Phenomenon Marketing & Entertainment, LLC decision
In his decision, Judge Robles conducted a careful analysis of the SBRA, as amended by the CARES Act, and, as suggested in our Article, concluded that the Bankruptcy Code, as currently drafted, bars debtors if they or an affiliate (an entity that owns 20% of the debtor) are an “issuer” regardless of whether the debtor or its affiliate is a public company. Specifically, Judge Robles determined that at least two of the debtor’s affiliates were “issuers” under the Exchange Act. Judge Robles also addressed our article at length in his decision. However, Judge Robles did not conclude the overly-broad language was the product of a drafting error or represented Congress’ actual intent. Judge Robles discussed the possibility that that Congress may have intended to exclude any business that either is an “issuer” or is an affiliate with an “issuer” because Congress geared the SBRA towards “mom-and-pop businesses” and excluding an entity with “sophisticated ownership structures” was a plausible Congressional policy decision. Judge Robles concluded, “[t]o the extent that Congress did intend entities such as the Debtor to benefit from Subchapter V, it is the role of Congress, not this Court, to amend the statute accordingly.”
Judge Robles decision highlights the very issue we raised in the ABI Journal Article. The authors believe Congress did not intend to exclude small businesses from utilizing SBRA’s powerful tools to rehabilitate their businesses solely because they have an affiliate which is an “issuer.” Our belief is reinforced by the fact that the Senate has passed the Technical Corrections Act, which would specifically correct the overly-broad language used in the definition, thereby avoiding the result in Phenomenon. In the end, we agree with Judge Robles that it is for Congress to decide whether to amend the SBRA and if the Technical Corrections Act passes the House and is signed into law by the President, Congress will have addressed the problem we identified in the ABI Journal Article, and effectively ensure that the harsh result reached in Phenomenon should not be repeated.

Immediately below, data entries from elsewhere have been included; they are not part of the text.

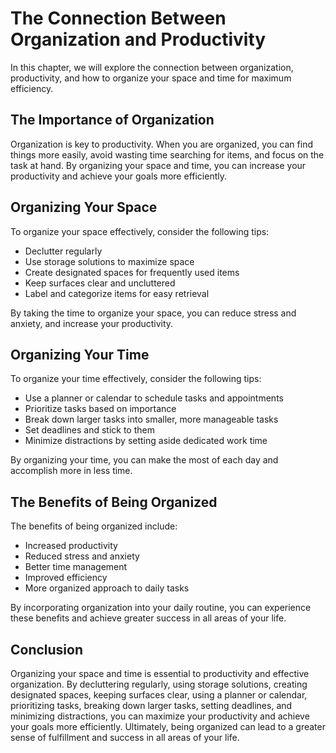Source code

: The Connection Between Organization and Productivity
===============================================================================================

In this chapter, we will explore the connection between organization, productivity, and how to organize your space and time for maximum efficiency.

The Importance of Organization
------------------------------

Organization is key to productivity. When you are organized, you can find things more easily, avoid wasting time searching for items, and focus on the task at hand. By organizing your space and time, you can increase your productivity and achieve your goals more efficiently.

Organizing Your Space
---------------------

To organize your space effectively, consider the following tips:

* Declutter regularly
* Use storage solutions to maximize space
* Create designated spaces for frequently used items
* Keep surfaces clear and uncluttered
* Label and categorize items for easy retrieval

By taking the time to organize your space, you can reduce stress and anxiety, and increase your productivity.

Organizing Your Time
--------------------

To organize your time effectively, consider the following tips:

* Use a planner or calendar to schedule tasks and appointments
* Prioritize tasks based on importance
* Break down larger tasks into smaller, more manageable tasks
* Set deadlines and stick to them
* Minimize distractions by setting aside dedicated work time

By organizing your time, you can make the most of each day and accomplish more in less time.

The Benefits of Being Organized
-------------------------------

The benefits of being organized include:

* Increased productivity
* Reduced stress and anxiety
* Better time management
* Improved efficiency
* More organized approach to daily tasks

By incorporating organization into your daily routine, you can experience these benefits and achieve greater success in all areas of your life.

Conclusion
----------

Organizing your space and time is essential to productivity and effective organization. By decluttering regularly, using storage solutions, creating designated spaces, keeping surfaces clear, using a planner or calendar, prioritizing tasks, breaking down larger tasks, setting deadlines, and minimizing distractions, you can maximize your productivity and achieve your goals more efficiently. Ultimately, being organized can lead to a greater sense of fulfillment and success in all areas of your life.
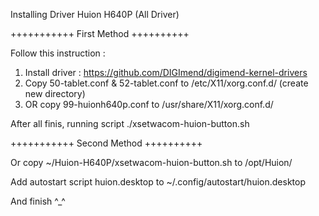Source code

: Installing Driver Huion H640P (All Driver)

+++++++++++ First Method ++++++++++

Follow this instruction :
1. Install driver : https://github.com/DIGImend/digimend-kernel-drivers
2. Copy 50-tablet.conf & 52-tablet.conf to /etc/X11/xorg.conf.d/ (create new directory)
3. OR copy 99-huionh640p.conf to /usr/share/X11/xorg.conf.d/

After all finis, running script ./xsetwacom-huion-button.sh

+++++++++++ Second Method ++++++++++

Or copy ~/Huion-H640P/xsetwacom-huion-button.sh to /opt/Huion/

Add autostart script huion.desktop to ~/.config/autostart/huion.desktop


And finish ^_^
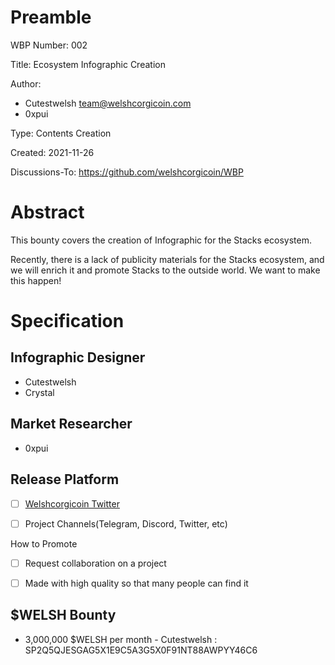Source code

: Preamble
========
WBP Number: 002

Title: Ecosystem Infographic Creation

Author: 
* Cutestwelsh team@welshcorgicoin.com
* 0xpui

Type: Contents Creation

Created: 2021-11-26

Discussions-To: https://github.com/welshcorgicoin/WBP

Abstract
========
This bounty covers the creation of Infographic for the Stacks ecosystem. 

Recently, there is a lack of publicity materials for the Stacks ecosystem, and we will enrich it and promote Stacks to the outside world. We want to make this happen!

Specification
=============
Infographic Designer
----------
* Cutestwelsh
* Crystal

Market Researcher
-----------------
* 0xpui

Release Platform
--------------------

- [ ] [Welshcorgicoin Twitter](https://twitter.com/welshcorgi_coin)

- [ ] Project Channels(Telegram, Discord, Twitter, etc)

How to Promote

- [ ] Request collaboration on a project

- [ ] Made with high quality so that many people can find it

$WELSH Bounty
-------------
* 3,000,000 $WELSH per month - Cutestwelsh : SP2Q5QJESGAG5X1E9C5A3G5X0F91NT88AWPYY46C6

If you have questions concerning the SBRA or the eligibility of a small business to restructure utilizing subchapter V of Chapter 11 of the Bankruptcy Code, please contact Mark Power or Joseph Orbach in Thompson Coburn’s Financial Restructuring practice area.
 Companies that are subject to the reporting requirements under §§ 13 or 15(d) of the Exchange Act are essentially publicly traded companies. Such companies are excluded from subchapter V pursuant to 11 U.S.C. § 101(51D)(B)(ii).